Who is to blame for the herbicide ending up on grapevines from nearby cotton rows?

There is also a sense that some growers if they win the settlement, may plow their vines under and return to cotton. Because, in one of the many ironies surrounding the suit, several growers on the High Plains were cotton farmers who switched to grapes because they use less water and bring higher prices.

Another irony: The question doesn’t seem to be whether Dicamba, used to control weeds in cotton fields, actually damages vines.

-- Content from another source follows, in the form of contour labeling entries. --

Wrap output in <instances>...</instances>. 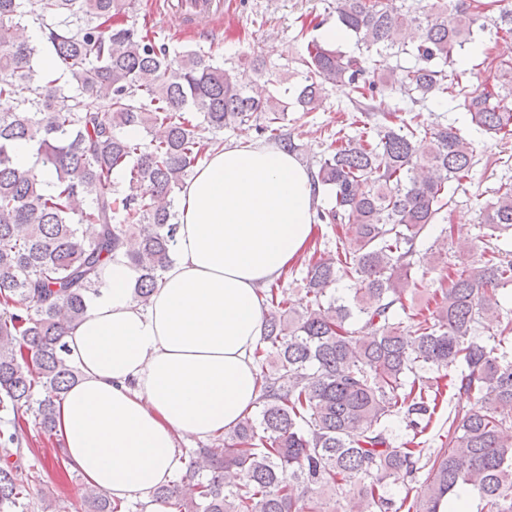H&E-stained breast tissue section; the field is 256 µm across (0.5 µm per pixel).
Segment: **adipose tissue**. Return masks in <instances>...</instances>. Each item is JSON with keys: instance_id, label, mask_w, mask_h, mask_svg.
I'll return each mask as SVG.
<instances>
[{"instance_id": "obj_1", "label": "adipose tissue", "mask_w": 512, "mask_h": 512, "mask_svg": "<svg viewBox=\"0 0 512 512\" xmlns=\"http://www.w3.org/2000/svg\"><path fill=\"white\" fill-rule=\"evenodd\" d=\"M319 201L294 156L228 145L183 192L173 266L149 304L126 258L113 262L65 338L79 377L56 411L65 462L89 485L142 499L178 470L180 441L210 442L254 408L262 293L305 251Z\"/></svg>"}]
</instances>
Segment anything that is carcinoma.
I'll return each instance as SVG.
<instances>
[{
	"label": "carcinoma",
	"mask_w": 512,
	"mask_h": 512,
	"mask_svg": "<svg viewBox=\"0 0 512 512\" xmlns=\"http://www.w3.org/2000/svg\"><path fill=\"white\" fill-rule=\"evenodd\" d=\"M339 27L354 49L307 41L303 82L278 98L258 84L264 62L225 69L195 50L169 55L149 33L124 23L127 0H0V97L17 109L0 113V512H27L29 482L10 457L20 453L26 408L34 425L55 429L53 396L78 376L63 342L107 284L112 255L130 237L137 272L133 296L148 304L172 265L177 190L217 144L213 134L254 123L259 136L295 154L288 108L325 109L328 86L350 89L353 111L377 117L351 136L340 128L312 173L331 197L323 224L348 228L336 252L312 258L304 295L280 287L265 293L264 333L254 358L262 394L256 413L206 448L191 449L175 477L148 500L124 507L87 487L92 512H337L324 492L357 496L358 512H448L467 486L483 512H512V352L480 338L487 321L512 333V310L495 292L512 285V260L497 256L460 267L443 258L448 276L434 306L415 313L412 328L396 320L415 284L419 245L438 221H449L456 195L478 164L472 143L451 123L422 118L436 96L470 115L494 137L512 138V61L495 62V83L472 84L457 52L488 30L512 36L505 0H335ZM53 23H47V20ZM46 30L54 68L72 86L35 84L38 45L28 23ZM408 54L413 65L388 74L374 56ZM95 97L102 108L85 109ZM409 114L405 119L399 113ZM31 143L44 182L15 165L16 142ZM125 175V188L112 174ZM483 236L512 232V177H502L481 212ZM349 284L338 288L343 280ZM371 331L357 335L354 322ZM52 396L35 398L37 388ZM473 404L448 417L427 476L416 480L424 433L444 397ZM409 438L395 447L388 422ZM412 482L401 503L388 480Z\"/></svg>",
	"instance_id": "carcinoma-1"
}]
</instances>
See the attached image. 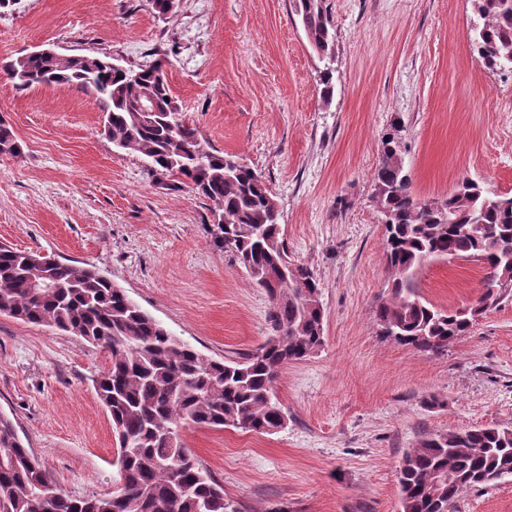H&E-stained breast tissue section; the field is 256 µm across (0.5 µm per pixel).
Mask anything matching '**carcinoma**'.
Wrapping results in <instances>:
<instances>
[{
	"label": "carcinoma",
	"instance_id": "carcinoma-1",
	"mask_svg": "<svg viewBox=\"0 0 512 512\" xmlns=\"http://www.w3.org/2000/svg\"><path fill=\"white\" fill-rule=\"evenodd\" d=\"M312 48L329 55L333 25L327 0H292ZM482 24L471 39L491 68L512 72V0H472ZM22 88L72 84L104 104V132L112 144L152 161L156 175L177 177L228 219L213 244L232 252L272 301L273 335L256 350L222 361L173 336L95 268L36 263L38 253L0 246V314L74 335L105 350L110 364L95 390L118 442L119 489L106 496L65 493L0 414V512H235L224 488L191 452L180 431L188 426L234 428L266 435L285 425L274 392L282 366L301 361L324 342L321 288L305 266L295 280L279 278L288 250L278 206L251 167L236 155L214 153L199 139L175 101L159 61L115 69L106 57L73 59L29 53L4 66ZM151 91L155 107L137 112L134 100ZM21 145L0 121V154ZM396 127L382 136L373 175L375 198L390 214L385 255L390 282L375 316L383 333L418 351L441 354L500 304L512 285V196L490 195L465 178L435 211L413 191ZM476 256L485 269L475 304L442 309L423 298L418 274L435 259ZM512 477V426L481 425L431 433L403 456L398 472L401 512H457L461 496Z\"/></svg>",
	"mask_w": 512,
	"mask_h": 512
}]
</instances>
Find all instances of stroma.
Wrapping results in <instances>:
<instances>
[{"label":"stroma","mask_w":512,"mask_h":512,"mask_svg":"<svg viewBox=\"0 0 512 512\" xmlns=\"http://www.w3.org/2000/svg\"><path fill=\"white\" fill-rule=\"evenodd\" d=\"M334 91L291 0H11L0 62L51 43L124 66L164 58L201 142L240 155L276 200L293 263L321 287L324 345L275 383L287 425L272 435L190 426L185 448L236 512H401L398 469L423 436L512 426V298L436 356L401 345L375 317L386 295L373 174L399 125L418 198L462 178L512 195V72L485 67L470 0H328ZM0 119L21 155L0 154V245L93 267L203 355L249 352L272 308L207 232L214 204L165 187L143 156L102 132V105L71 85L16 87L0 70ZM483 271L438 259L419 291L440 308L476 300ZM101 348L0 314V412L56 483L111 492L117 441L94 382ZM458 512H512V477L471 490Z\"/></svg>","instance_id":"35a3bbf8"}]
</instances>
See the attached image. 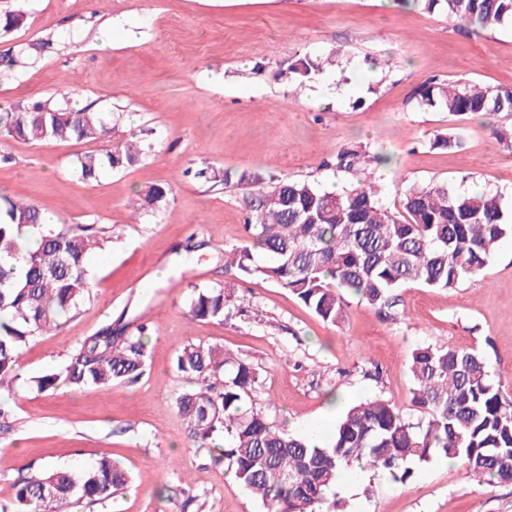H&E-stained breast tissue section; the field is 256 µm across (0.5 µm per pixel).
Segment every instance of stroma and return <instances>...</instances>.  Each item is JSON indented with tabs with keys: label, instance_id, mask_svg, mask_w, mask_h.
<instances>
[{
	"label": "stroma",
	"instance_id": "obj_1",
	"mask_svg": "<svg viewBox=\"0 0 512 512\" xmlns=\"http://www.w3.org/2000/svg\"><path fill=\"white\" fill-rule=\"evenodd\" d=\"M22 6L24 24L0 34V54L42 44L27 64L0 72V109L63 94L110 113L112 140L38 144L0 132V195L38 206L58 223L93 226L107 243L89 261L94 288L56 330L30 339L19 379L0 400L11 427L0 432V502L43 465L81 469L117 460L130 482L114 499L78 512H263L261 502L197 447L174 406L189 384L174 368L188 343L221 347L258 372L252 402L295 435H331L349 403L381 397L418 421L409 366L423 344L483 353L512 397V241L487 270L458 287L400 289L398 318L385 321L351 299L331 326L287 291L235 279L224 251L244 235L246 189L225 171L288 177L329 190L376 179L398 208L409 186L447 182L499 193L512 207V148L490 135V119L455 123L419 105L425 82L471 80L512 87V28L467 30L415 0H0ZM324 61L302 77L292 64ZM460 128L462 149L434 150L435 135ZM146 151L138 163L86 182L77 156L124 140ZM353 146L390 156L387 166L337 171L332 155ZM208 169L209 179L186 176ZM167 195L155 207L142 197ZM165 279H156L159 270ZM234 282L225 320H197L195 290ZM145 325V374L105 389L38 378L59 372L105 325ZM344 512H512V483L477 480L442 458L416 466L411 482L352 470Z\"/></svg>",
	"mask_w": 512,
	"mask_h": 512
}]
</instances>
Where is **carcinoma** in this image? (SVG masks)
I'll list each match as a JSON object with an SVG mask.
<instances>
[{"label": "carcinoma", "mask_w": 512, "mask_h": 512, "mask_svg": "<svg viewBox=\"0 0 512 512\" xmlns=\"http://www.w3.org/2000/svg\"><path fill=\"white\" fill-rule=\"evenodd\" d=\"M474 28L512 26V0H420ZM24 20L22 7L0 14L7 33ZM416 96L463 122L476 114L512 116V89L475 82L429 81ZM30 142H61L112 136V116L69 101L46 100L0 112V131ZM431 148L453 150L456 132L439 134ZM137 144L77 157L76 176L96 181L105 171L137 162ZM384 164L362 147L335 156L336 169ZM253 186L245 217L247 237L224 251V269L236 277L270 282L294 295L322 321L344 320L346 297L355 296L387 321L397 319V291L417 283L455 288L482 273L500 243L512 239V215L499 194H462L446 182L403 191L393 212L381 202V187L364 182L340 193L303 181L281 179L265 188L262 179L224 171V184ZM36 228V246L23 244V230ZM104 239L89 226L46 224L35 205L0 196V392L17 379L21 349L34 336L60 326L90 294L87 261ZM232 292L227 287L197 291L190 301L196 319L224 320ZM145 326L115 336L112 325L89 337L59 373L37 380L47 391L63 382L102 389L114 381L134 383L144 374ZM176 370L201 387L179 394L181 415L198 447L208 449L237 482L256 494L265 512H336V482L354 465L387 472L405 482L412 465L455 457L477 477L512 483V399L485 356L476 351L423 345L412 352L410 402L421 413L412 422L390 400L375 398L350 406L320 446L285 432L254 409L258 377L247 361L224 350L190 343L177 355ZM127 476L103 456L84 470L47 466L17 484L13 501L0 512H68L87 499L105 502Z\"/></svg>", "instance_id": "obj_1"}]
</instances>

Ed Hellman, Ph.D., who has tracked Texas vineyards for more than 20 years as a professor of viticulture at Texas Tech, can confirm that it does, saying that drift has almost certainly cut grape yields. He’s even seen Dicamba symptoms on trees in Lubbock dozens of miles away from said infected vineyards.

Rather, the lawsuit focuses on human error: Who is to blame for the herbicide ending up on grapevines from nearby cotton rows? Cotton and grapes are grown next to each other on the High Plains; that’s just a fact of the region’s agricultural life. So, the manufacturers’ argument is not without merit: Did the cotton farmers apply the herbicide correctly? If they had, it would have reduced—maybe prevented—drift into the neighboring vineyards. If not, it’s the farmers’ fault for misuse of the product, say the manufacturers, and the wine industry plaintiffs are just…out of luck.